**Task requirements:**
Copy all of the data below, switching every "x-axis" to "horizontal axis" and changing nothing else. Omit the pictures from your copy.

Data visualization images:

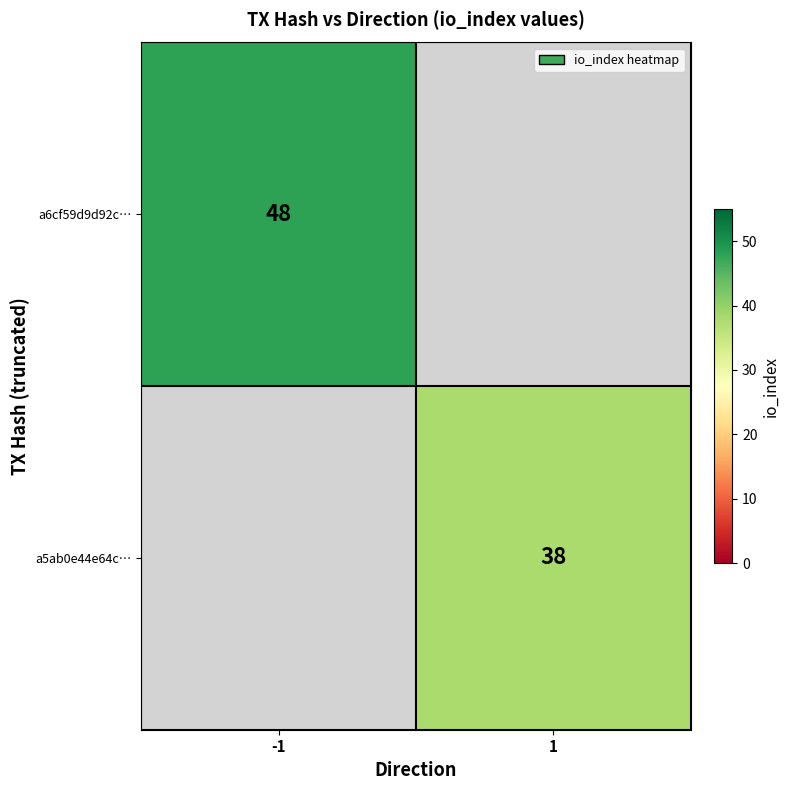

The value of a6cf59d9d92c… at -1 is 71. True or false?

False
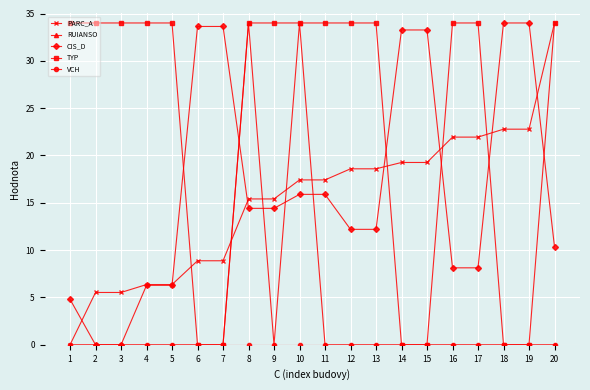

How many lines are shown in the chart?

5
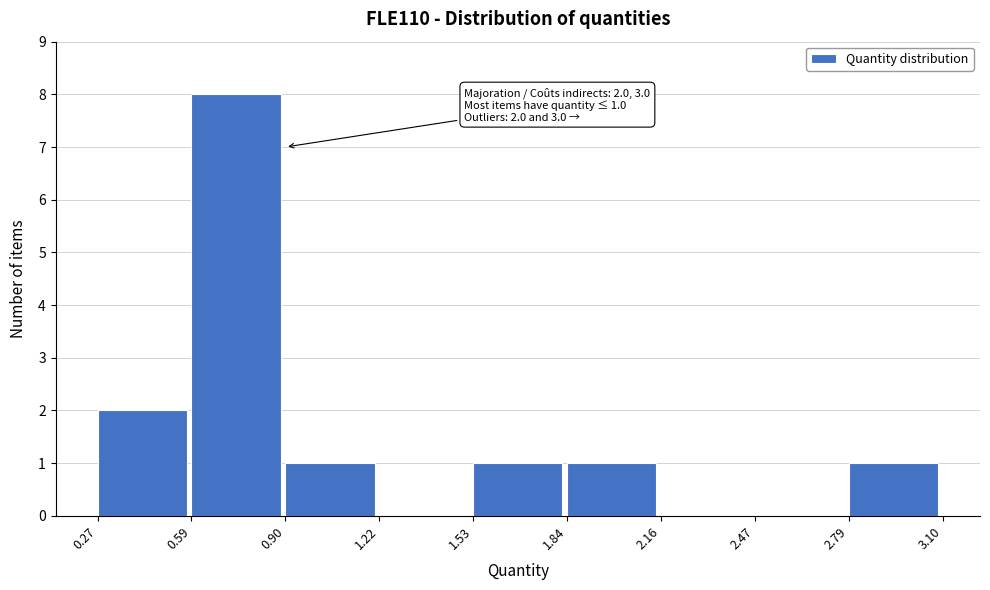

Which range on the x-axis has the tallest bar?

0.59 to 0.90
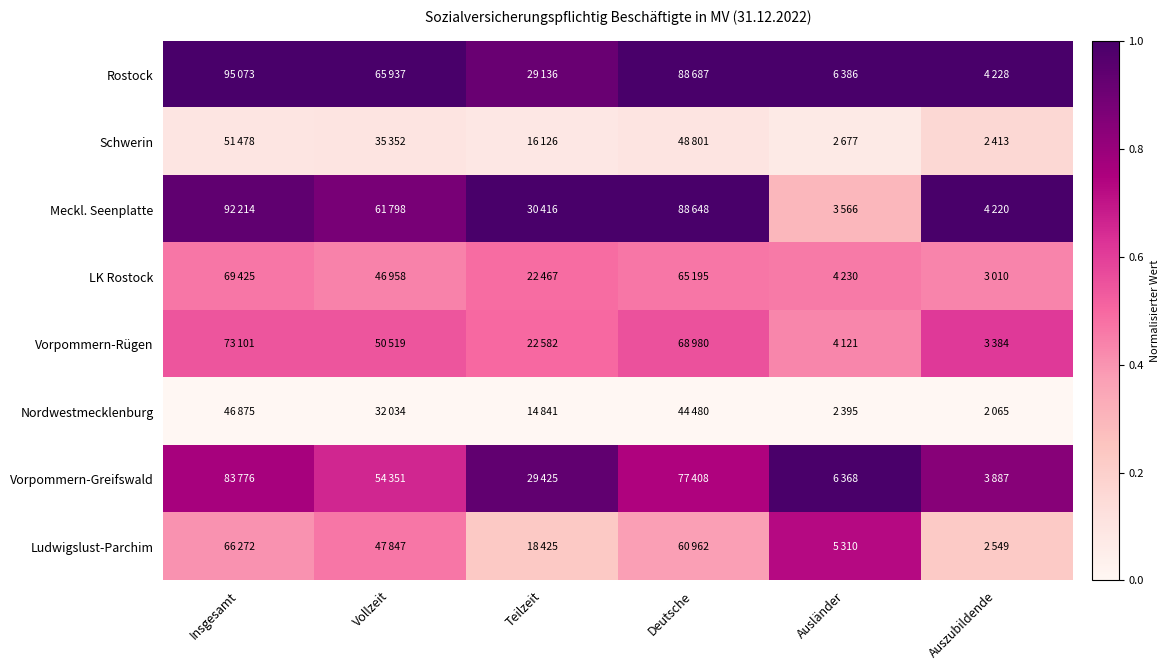

Reading left to right, list all the values displayed in this chart.

Rostock: Insgesamt=1.0	Vollzeit=1.0	Teilzeit=0.9	Deutsche=1.0	Ausländer=1.0	Auszubildende=1.0
Schwerin: Insgesamt=0.1	Vollzeit=0.1	Teilzeit=0.1	Deutsche=0.1	Ausländer=0.1	Auszubildende=0.2
Meckl. Seenplatte: Insgesamt=0.9	Vollzeit=0.9	Teilzeit=1.0	Deutsche=1.0	Ausländer=0.3	Auszubildende=1.0
LK Rostock: Insgesamt=0.5	Vollzeit=0.4	Teilzeit=0.5	Deutsche=0.5	Ausländer=0.5	Auszubildende=0.4
Vorpommern-Rügen: Insgesamt=0.5	Vollzeit=0.5	Teilzeit=0.5	Deutsche=0.6	Ausländer=0.4	Auszubildende=0.6
Nordwestmecklenburg: Insgesamt=0.0	Vollzeit=0.0	Teilzeit=0.0	Deutsche=0.0	Ausländer=0.0	Auszubildende=0.0
Vorpommern-Greifswald: Insgesamt=0.8	Vollzeit=0.7	Teilzeit=0.9	Deutsche=0.7	Ausländer=1.0	Auszubildende=0.8
Ludwigslust-Parchim: Insgesamt=0.4	Vollzeit=0.5	Teilzeit=0.2	Deutsche=0.4	Ausländer=0.7	Auszubildende=0.2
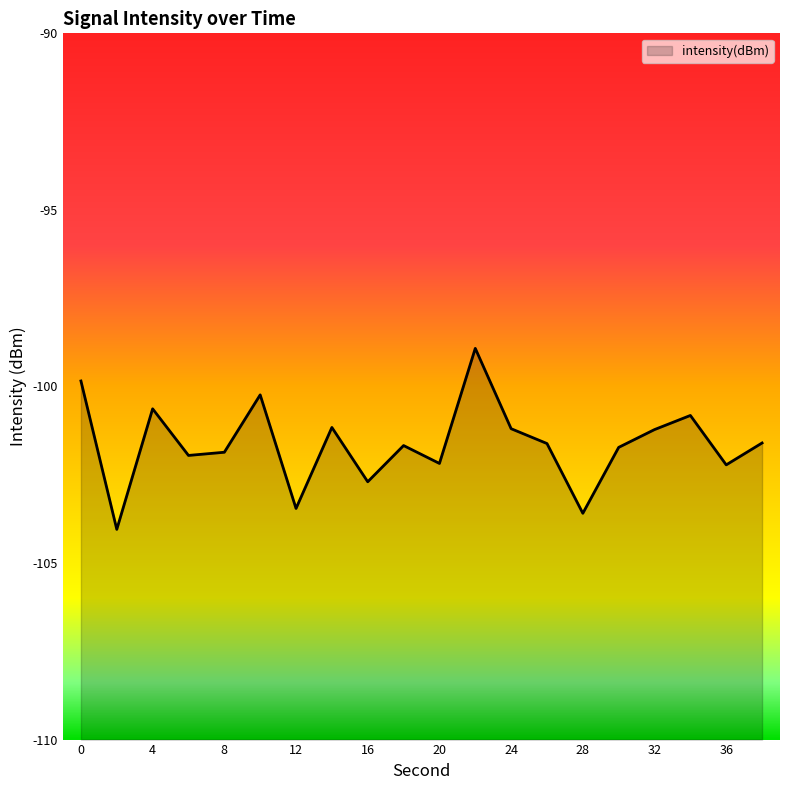

Reading left to right, extract all data points from this chart.

0=-99.8	2=-104.0	4=-100.6	6=-102.0	8=-101.9	10=-100.2	12=-103.5	14=-101.2	16=-102.7	18=-101.7	20=-102.2	22=-98.9	24=-101.2	26=-101.6	28=-103.6	30=-101.7	32=-101.2	34=-100.8	36=-102.2	38=-101.6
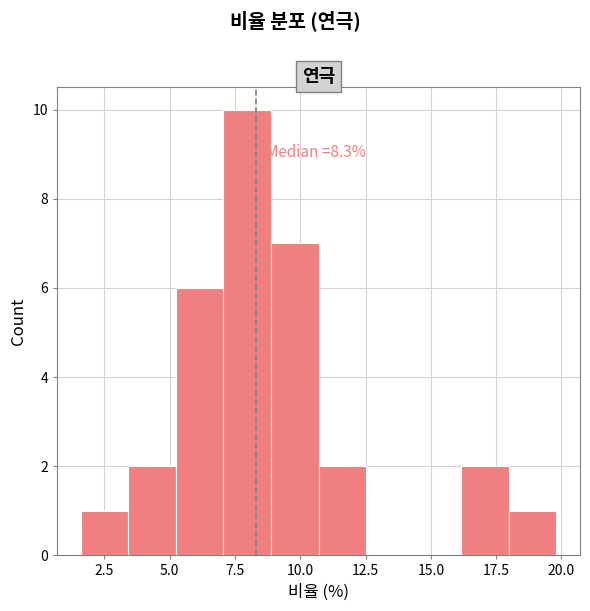

Read against the x-axis, roughly where is the centre of the tallest bar?

8.0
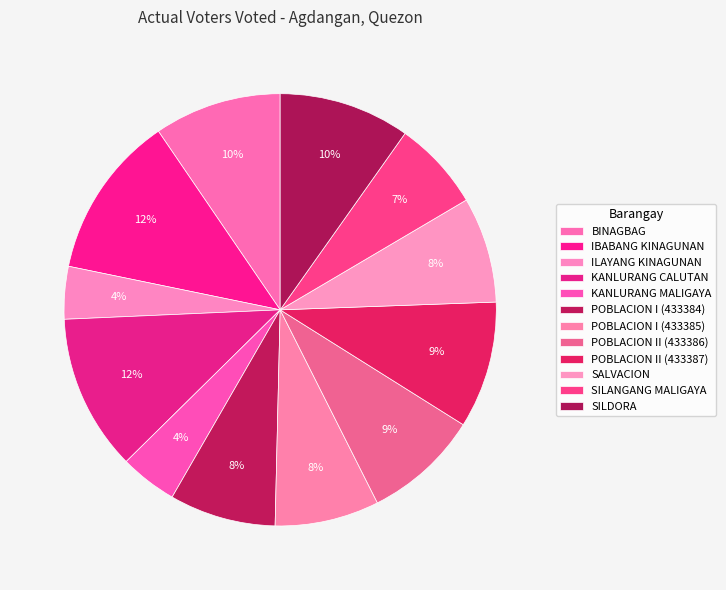

Count the number of slices in the pie.

12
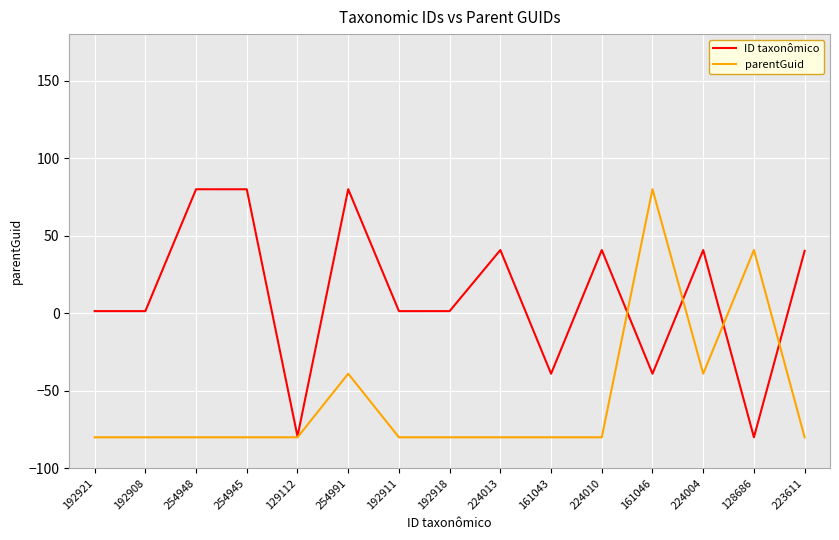

What is the lowest value of the ID taxonômico series?

-80.0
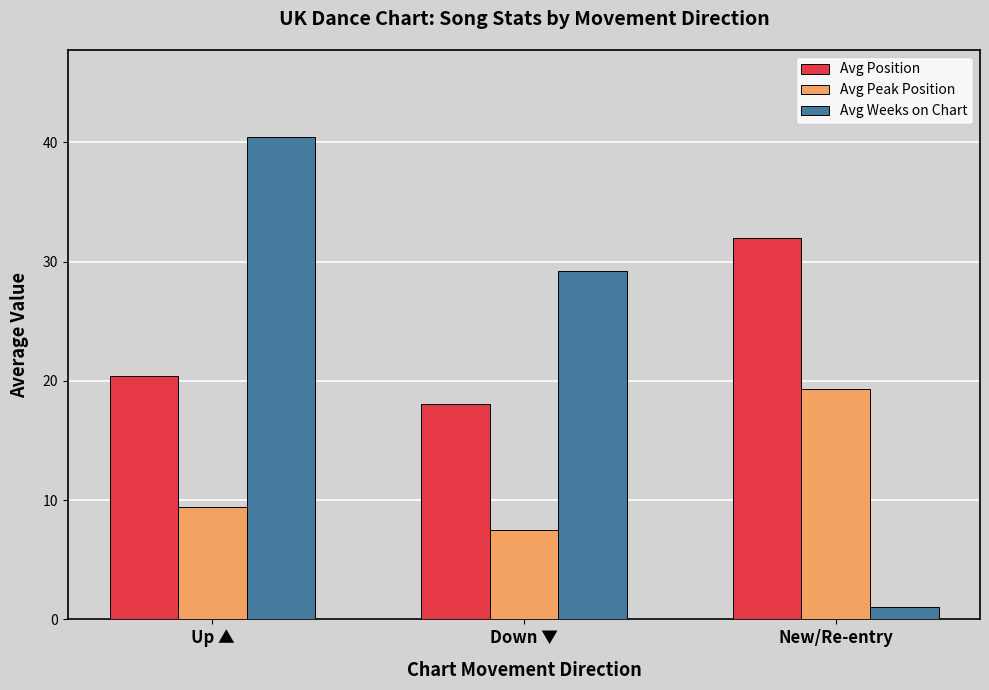

True or false: Avg Weeks on Chart has a value of 1.0 at New/Re-entry.

True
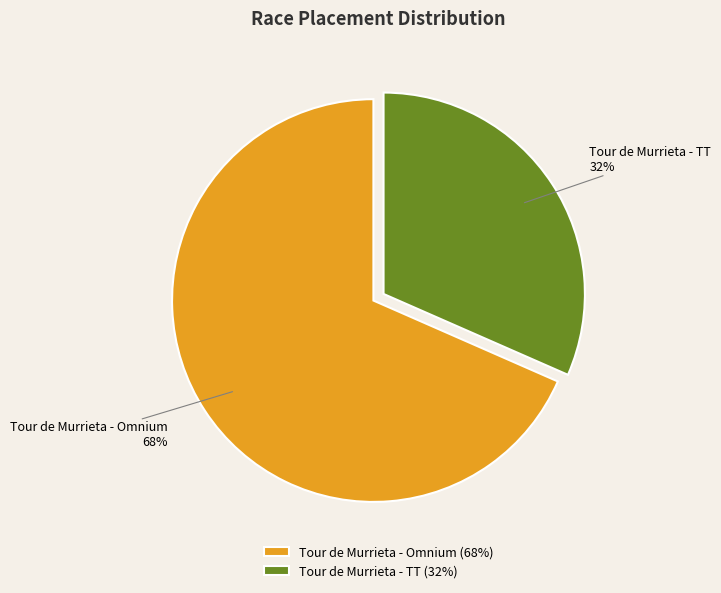

Rank the categories by value from lowest to highest.

Tour de Murrieta - TT, Tour de Murrieta - Omnium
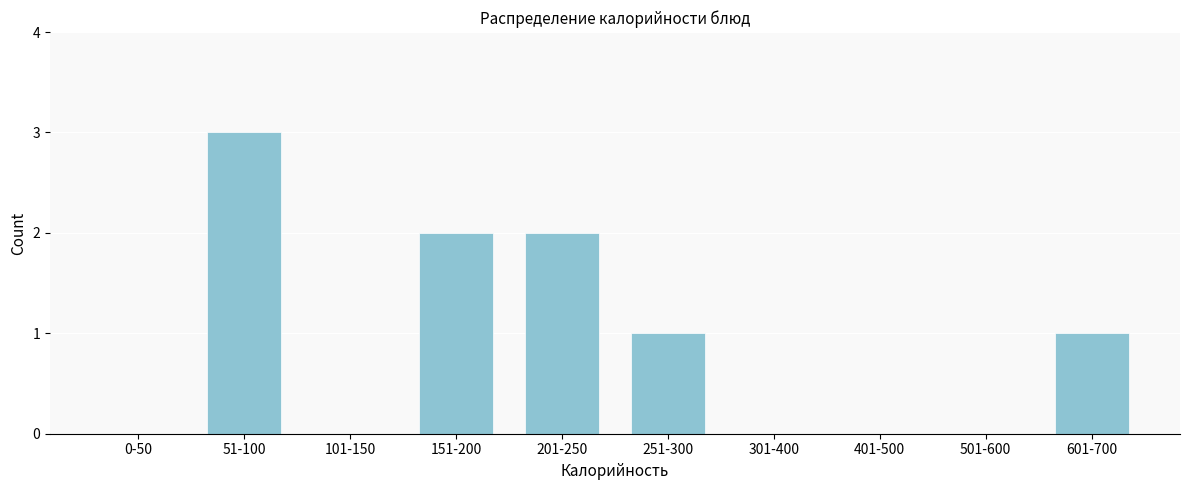

Reading right to left, extract all data points from this chart.

601-700=1	501-600=0	401-500=0	301-400=0	251-300=1	201-250=2	151-200=2	101-150=0	51-100=3	0-50=0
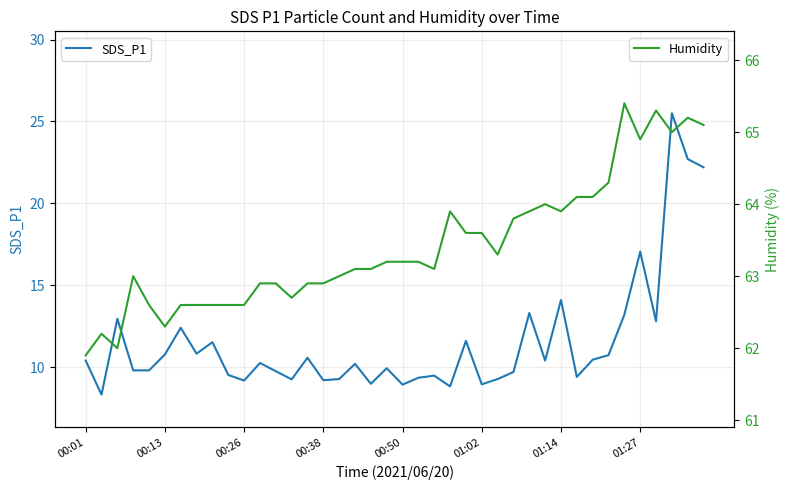

What is the total value across all series at 18?

72.1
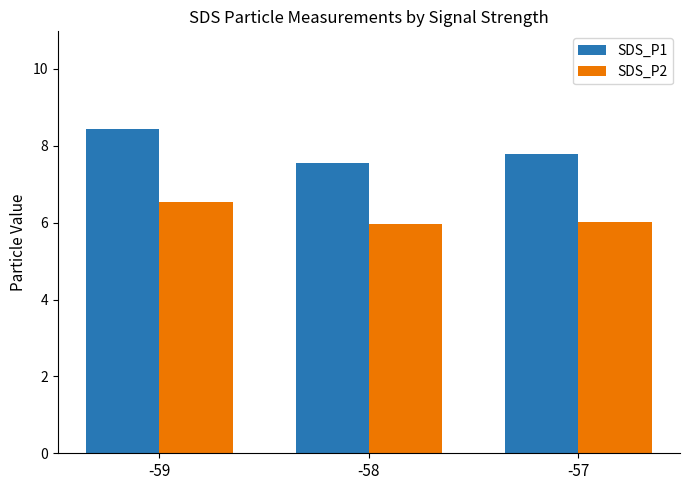

How many bars are there in total?

6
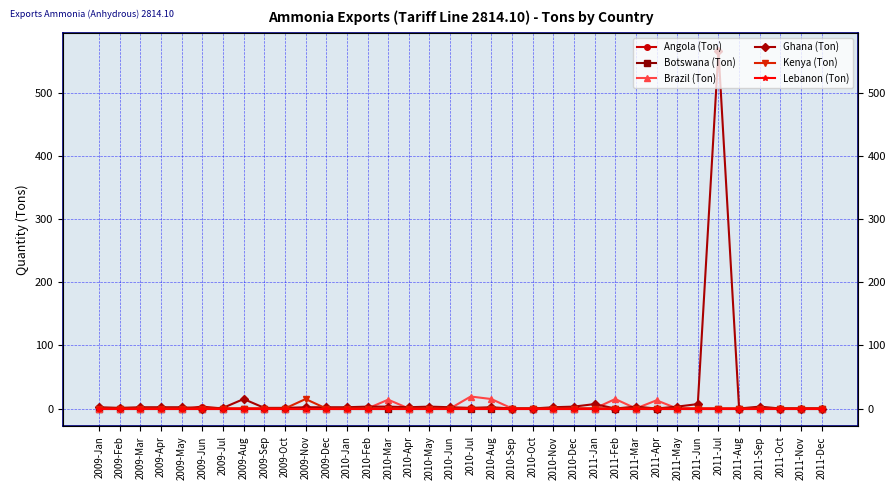

What position from the left is 2009-Dec?

12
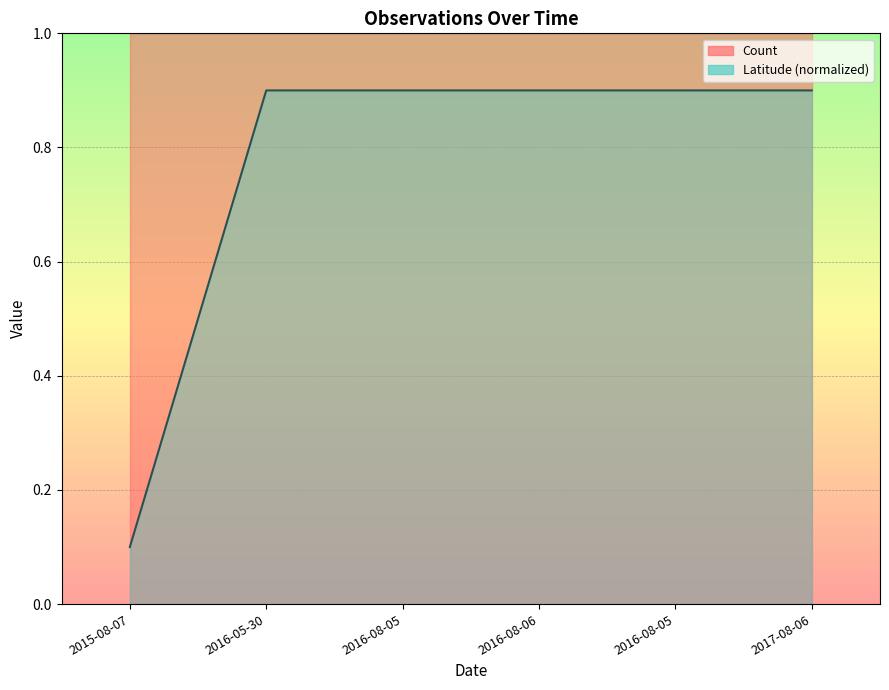

Rank the categories by value from lowest to highest.

2015-08-07, 2016-05-30, 2016-08-05, 2016-08-06, 2016-08-05, 2017-08-06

**Solution:**
The value of a6cf59d9d92c… at -1 is 71. True or false?

False

How many lines are shown in the chart?

5

Which range on the horizontal axis has the tallest bar?

0.59 to 0.90

Reading left to right, list all the values displayed in this chart.

Rostock: Insgesamt=1.0	Vollzeit=1.0	Teilzeit=0.9	Deutsche=1.0	Ausländer=1.0	Auszubildende=1.0
Schwerin: Insgesamt=0.1	Vollzeit=0.1	Teilzeit=0.1	Deutsche=0.1	Ausländer=0.1	Auszubildende=0.2
Meckl. Seenplatte: Insgesamt=0.9	Vollzeit=0.9	Teilzeit=1.0	Deutsche=1.0	Ausländer=0.3	Auszubildende=1.0
LK Rostock: Insgesamt=0.5	Vollzeit=0.4	Teilzeit=0.5	Deutsche=0.5	Ausländer=0.5	Auszubildende=0.4
Vorpommern-Rügen: Insgesamt=0.5	Vollzeit=0.5	Teilzeit=0.5	Deutsche=0.6	Ausländer=0.4	Auszubildende=0.6
Nordwestmecklenburg: Insgesamt=0.0	Vollzeit=0.0	Teilzeit=0.0	Deutsche=0.0	Ausländer=0.0	Auszubildende=0.0
Vorpommern-Greifswald: Insgesamt=0.8	Vollzeit=0.7	Teilzeit=0.9	Deutsche=0.7	Ausländer=1.0	Auszubildende=0.8
Ludwigslust-Parchim: Insgesamt=0.4	Vollzeit=0.5	Teilzeit=0.2	Deutsche=0.4	Ausländer=0.7	Auszubildende=0.2

Reading left to right, extract all data points from this chart.

0=-99.8	2=-104.0	4=-100.6	6=-102.0	8=-101.9	10=-100.2	12=-103.5	14=-101.2	16=-102.7	18=-101.7	20=-102.2	22=-98.9	24=-101.2	26=-101.6	28=-103.6	30=-101.7	32=-101.2	34=-100.8	36=-102.2	38=-101.6

Read against the horizontal axis, roughly where is the centre of the tallest bar?

8.0

Count the number of slices in the pie.

12

What is the lowest value of the ID taxonômico series?

-80.0

True or false: Avg Weeks on Chart has a value of 1.0 at New/Re-entry.

True

Rank the categories by value from lowest to highest.

Tour de Murrieta - TT, Tour de Murrieta - Omnium

Reading right to left, extract all data points from this chart.

601-700=1	501-600=0	401-500=0	301-400=0	251-300=1	201-250=2	151-200=2	101-150=0	51-100=3	0-50=0

What is the total value across all series at 18?

72.1

How many bars are there in total?

6

What position from the left is 2009-Dec?

12

Rank the categories by value from lowest to highest.

2015-08-07, 2016-05-30, 2016-08-05, 2016-08-06, 2016-08-05, 2017-08-06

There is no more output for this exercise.